Bo scooted closer, planted a kiss on her forehead, draped an arm around her. “I’m so sorry. It must have been awful for you.”
“It was. I blamed myself for a long time.”
“You weren’t even there when it happened. How could it possibly have been your fault?”
“I don’t know,” she said. “When it’s your own child, somehow it just is.”
“When we were outside earlier, you said I wasn’t any good for you. You’re wrong, Quinn. I’m not just good for you. I’m here for you. I just hope one day you’ll believe it.”
CHAPTER 50
Marissa wrestled, seesawing her wrists back and forth against the coarse wood grain of the chair she was perched on. She’d been at it f
or hours now, but it didn’t matter. The rope wouldn’t loosen. It was tied too tight. And even if it wasn’t, even if she’d managed to spring a single hand free, it was too late. She couldn’t escape now if she wanted. Her captor had returned. She’d heard his car humming in the driveway a few minutes ago. It ran for several minutes before the engine chugged and all was quiet again. A door opened and closed, and every fiber of her being spasmed at the same time.

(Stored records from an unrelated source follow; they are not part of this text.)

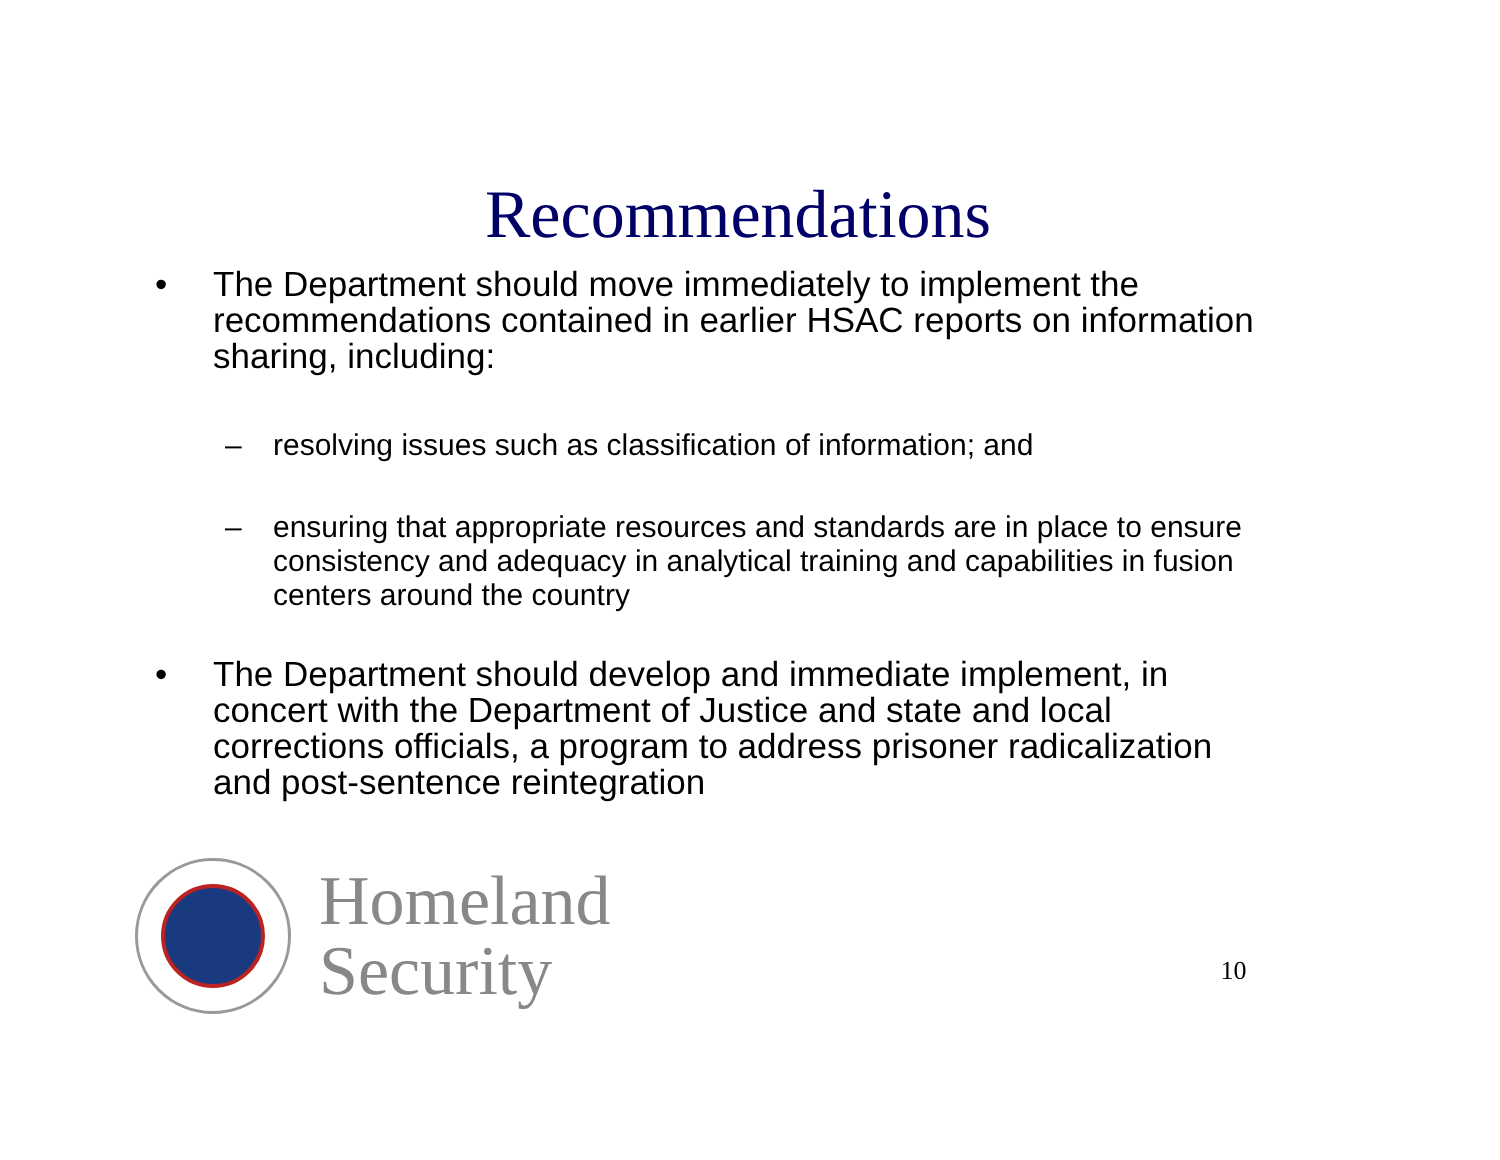Recommendations
• The Department should move immediately to implement the recommendations contained in earlier HSAC reports on information sharing, including:
– resolving issues such as classification of information; and
– ensuring that appropriate resources and standards are in place to ensure consistency and adequacy in analytical training and capabilities in fusion centers around the country
• The Department should develop and immediate implement, in concert with the Department of Justice and state and local corrections officials, a program to address prisoner radicalization and post-sentence reintegration
Homeland
Security
10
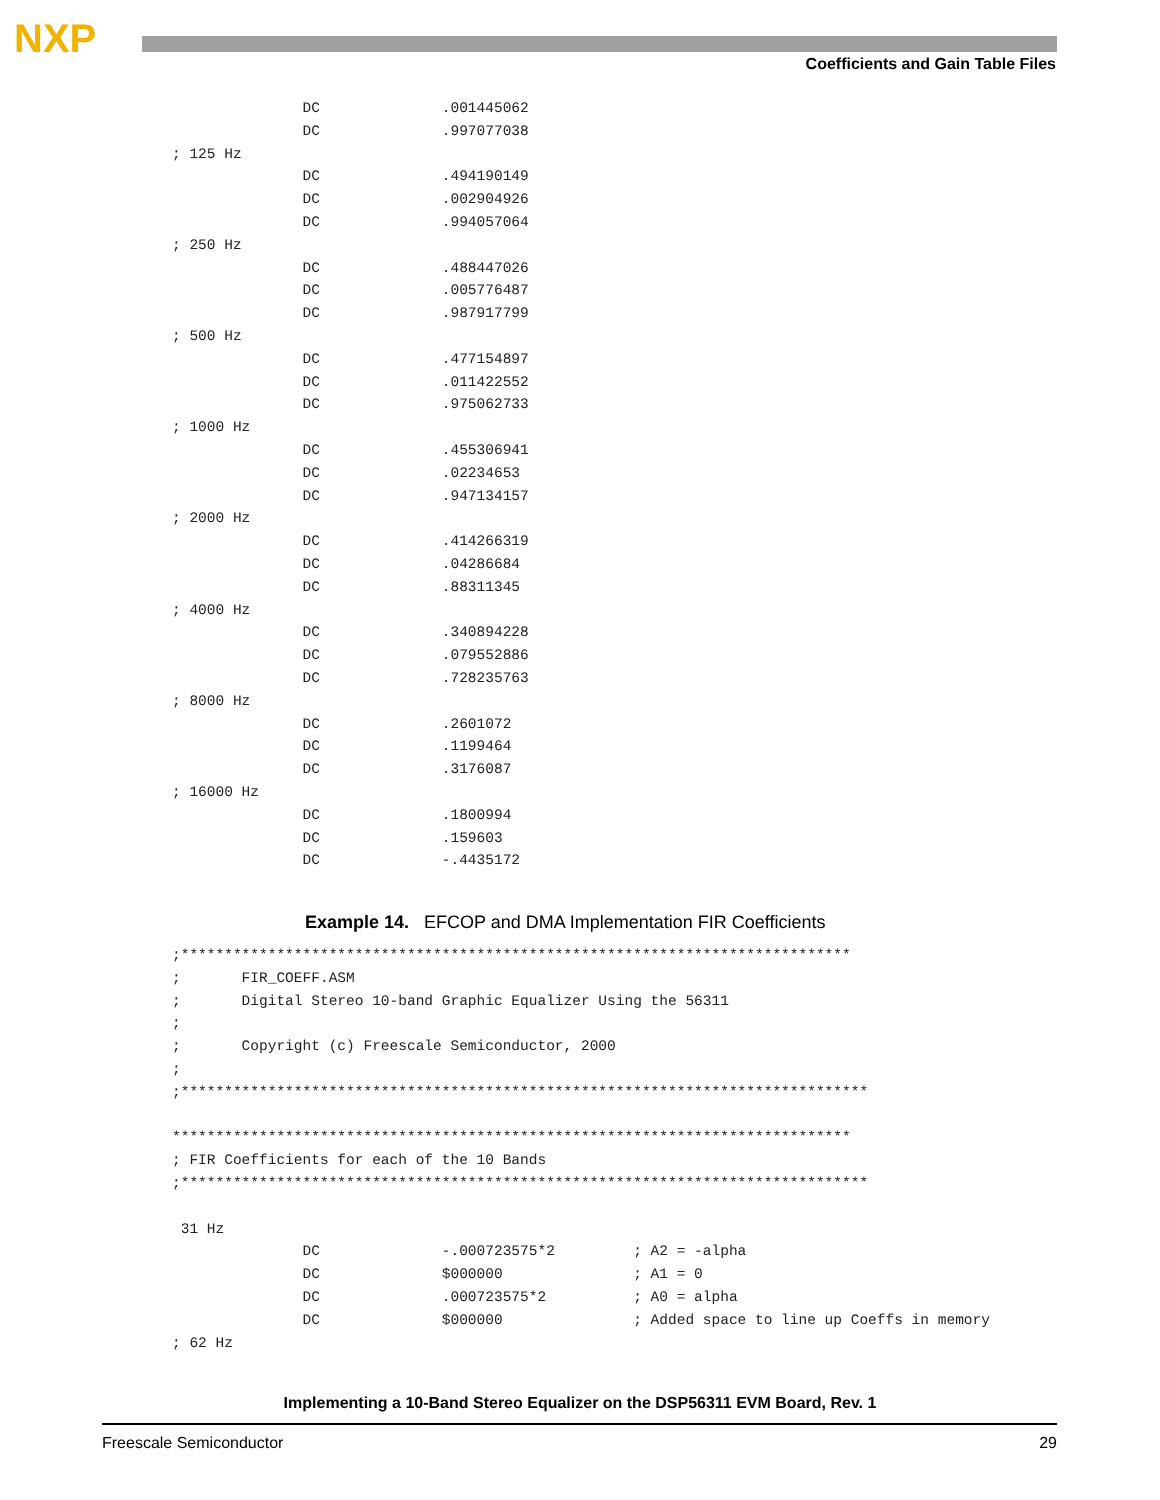NXP
Coefficients and Gain Table Files
               DC              .001445062
               DC              .997077038
; 125 Hz
               DC              .494190149
               DC              .002904926
               DC              .994057064
; 250 Hz
               DC              .488447026
               DC              .005776487
               DC              .987917799
; 500 Hz
               DC              .477154897
               DC              .011422552
               DC              .975062733
; 1000 Hz
               DC              .455306941
               DC              .02234653
               DC              .947134157
; 2000 Hz
               DC              .414266319
               DC              .04286684
               DC              .88311345
; 4000 Hz
               DC              .340894228
               DC              .079552886
               DC              .728235763
; 8000 Hz
               DC              .2601072
               DC              .1199464
               DC              .3176087
; 16000 Hz
               DC              .1800994
               DC              .159603
               DC              -.4435172
Example 14. EFCOP and DMA Implementation FIR Coefficients
;*****************************************************************************
;       FIR_COEFF.ASM
;       Digital Stereo 10-band Graphic Equalizer Using the 56311
;
;       Copyright (c) Freescale Semiconductor, 2000
;
;*******************************************************************************

******************************************************************************
; FIR Coefficients for each of the 10 Bands
;*******************************************************************************

 31 Hz
               DC              -.000723575*2         ; A2 = -alpha
               DC              $000000               ; A1 = 0
               DC              .000723575*2          ; A0 = alpha
               DC              $000000               ; Added space to line up Coeffs in memory
; 62 Hz
Implementing a 10-Band Stereo Equalizer on the DSP56311 EVM Board, Rev. 1
Freescale Semiconductor 29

The house he’d brought her to was unusual. A two-story abandoned farmhouse, out of town by several miles. She’d never been here before. The room she was in had a concrete floor and a gut-wrenching stench, reeking of decades of stale animal skins. A bear hide was nailed to one wall, the fur of an elk nailed to another.
At least she couldn’t see them anymore.
Marissa had been sitting in the dark basement for so long she’d lost track of time. She didn’t even know if it was still the same day or not. Her stomach churned, desperate for even the tiniest morsel, and her mouth was parched, like she’d been sucking on pieces of cotton. Every sound fed into her paranoia, and she envisioned mice crawling at her feet, or worse.
Rats.
Tears gushed down her face as she tried to make sense of it all. Kyle had always been so kind before today. So caring. It was as if a screw had come loose in his brain, fueling an inner rage, and she was the intended target.
The basement door cracked open, and her stomach lurched. He was coming. A long, overhead light flickered on and off several times before a fluorescent glow prevailed. She closed her eyes, the blast of white almost blinding after a lengthy span of blackness.
Footsteps shuffled down the stairs, stopping three quarters of the way down. He sat on the edge of an unfinished wood stair, glanced down at her. His eyes looked different. Screwy. Deranged. He wasn’t himself. Not anymore.
She sat straight up, her eyes coming to rest on the .357 Magnum Smith & Wesson laying sideways across his right pants leg. It was like he wanted her to see it, wanted her to know it was there. But why? Was this some kind of joke? Part of an elaborate sex game? They’d experimented before, almost always at his insistence. She never minded. It was fun. Sexy. After all, how many girls her age could say they were the mistress of a man so much older than they were? Thinking about it now, her friends wouldn’t have believed her anyway. Kyle was one of the town cops, and he was getting his rocks off with an underage high school student.